> **Text segment**
I want to share a sitch I had in a 9-10 LLWS tournament to illustrate 2 points.

 

Sitch:  HT up 4-0.  Top 4th, VT has R2 and R3 with 2 out.  (I am PU in a 4-man crew.)

 

B4 homers.  R3 does the Nestea Plunge into the awaiting hands of his teammates, but he totally missed the plate.

 

HT manager asks for time, it's granted, and he replaces the pitcher.  F2 tells him about the missed plate.  Lots of a chatter, but the new F1 is warmed up, and we are ready to go.

 

I have my hand up;  I signal the new batter to take his place, pitcher then steps off, throws the ball to F2 who announces his desire to appeal the missed plate.  I say, "You have to wait until I put the ball back into play!"

 

Manager says, "Well just throw it wide!"

 

Pitches toes the rubber, catcher and batter are set, and I say, "Play!"  Pitcher then throws one wide.  I say, "Ball!"

 

Appeal is attempted and I tell them that with an intervening pitch or play, the appeal is moot.

 

HT manager asks for time and unloads.  (The maggot then turned his back on me after he wondered why I didn't help them more.  Should have kept him walking......)

 

Two points:

 

1.  The umpire is NOT the 10th defensive player, or for that matter the 3rd offensive coacher.

 

2.  In no rulebook I have seen does it say that the coaches cannot "coach" while the ball is in play by ghiving instruction from the dugout.  He had every right to walk his battery through the process.

 

Also, HT won 4-3 anyway.

 

 

FWIW!

 

Mike CVUA

  • Manny_A Legend 841 posts since
    May 25, 2007
    Currently Being Moderated
    1. Jul 2, 2012 12:14 PM (in response to Mike_CVUA)

> **Required tasks**
1: In the umpiring post about the missed-plate appeal, why did the umpire say the appeal was moot?
2: Carry on the umpiring post about the missed-plate appeal, picking up after its last line.
The material that follows can be set aside; nothing here depends on it.

> **Collected material**
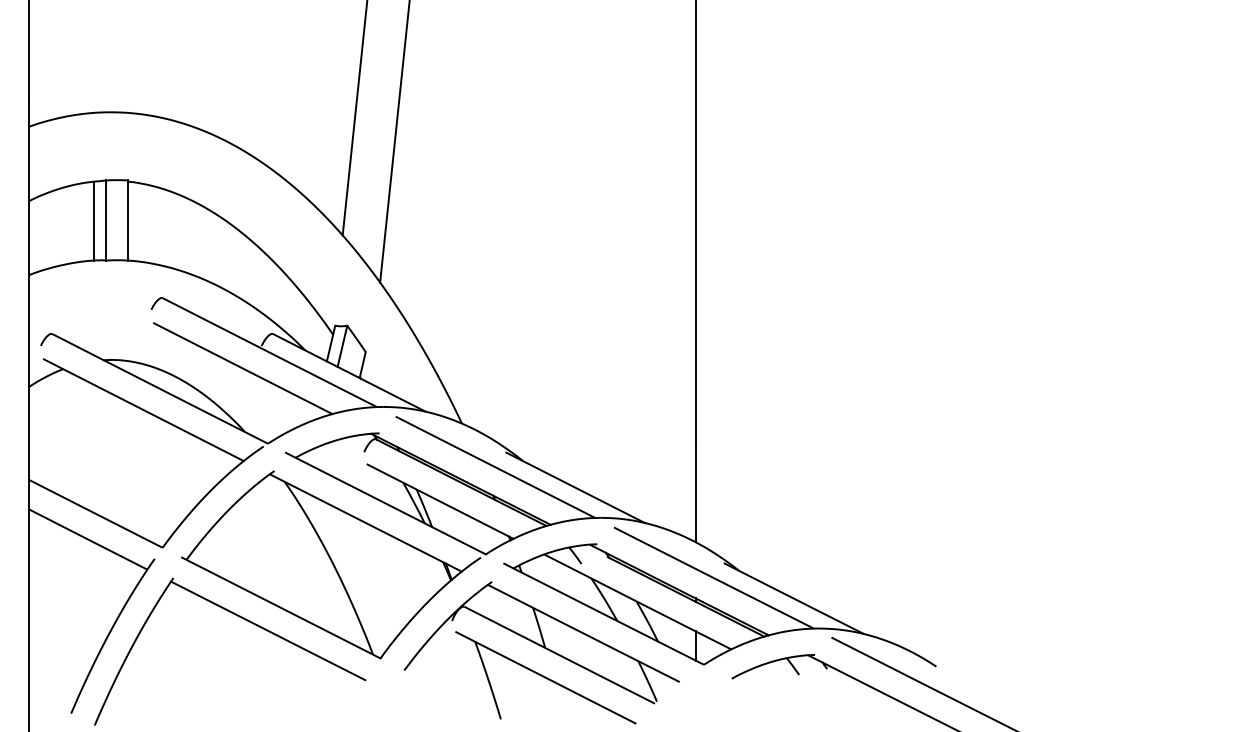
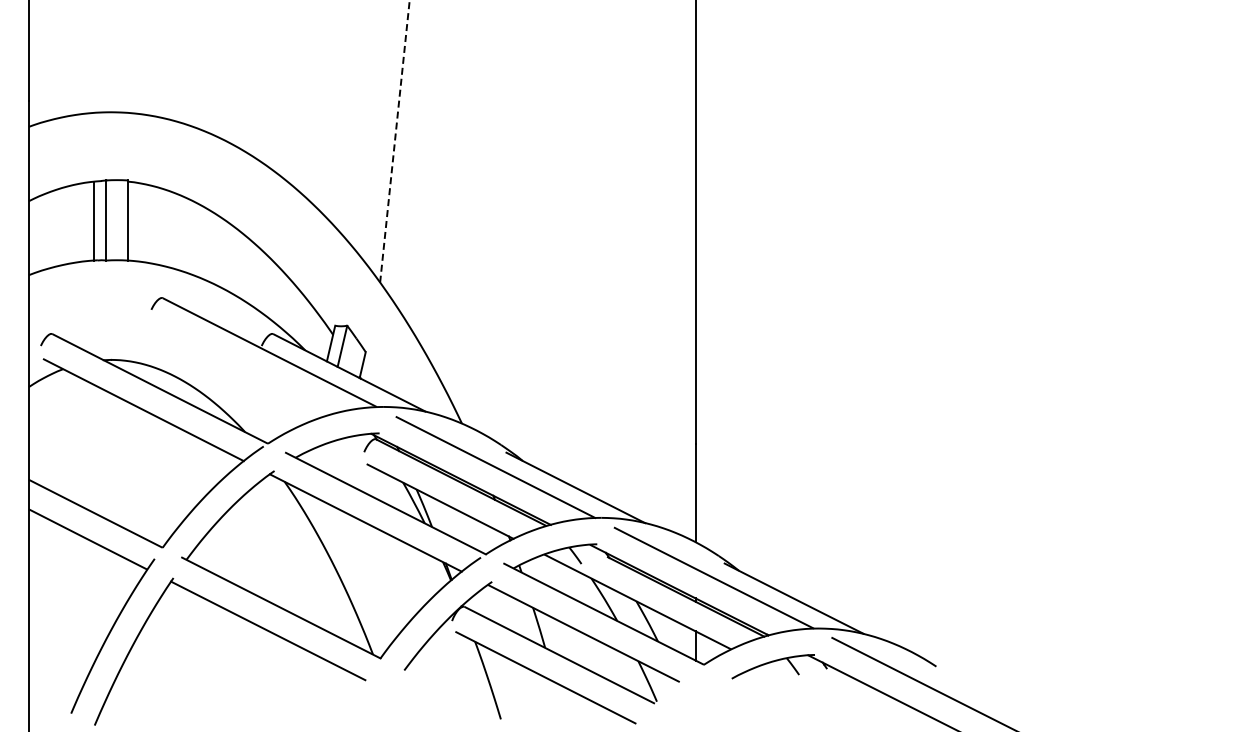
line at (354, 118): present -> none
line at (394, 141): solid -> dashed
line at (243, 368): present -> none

> **Outputs by task**
1: An intervening pitch or play had taken place before the appeal was attempted.

2:
    Re: OBR Appeals

    Just catching up to old posts, because I haven't been here in a while, and because I can't access the LL Facebook discussion board from work.

     

    Here's something to ponder:  Under OBR, a pitcher may throw the ball to a base from the rubber to make an appeal.  Is there something written somewhere that says ANYTIME a pitcher throws towards home from the rubber, it must be considered a pitch, no Ifs, Ands, or Buts?

     

    The reason I ask was that it was pretty clear the defense was intending to appeal a missed base at home.  If everybody knows that's what's going to happen next, do we really disallow the appeal if the throw comes from the rubber?

     

    Something else for consideration:  OBR 2.00 says, "?A PITCH is a ball delivered to the batter." [my emphasis in bold].  This wasn't a ball delivered to the batter; rather, it was a ball thrown to the catcher nowhere near home plate.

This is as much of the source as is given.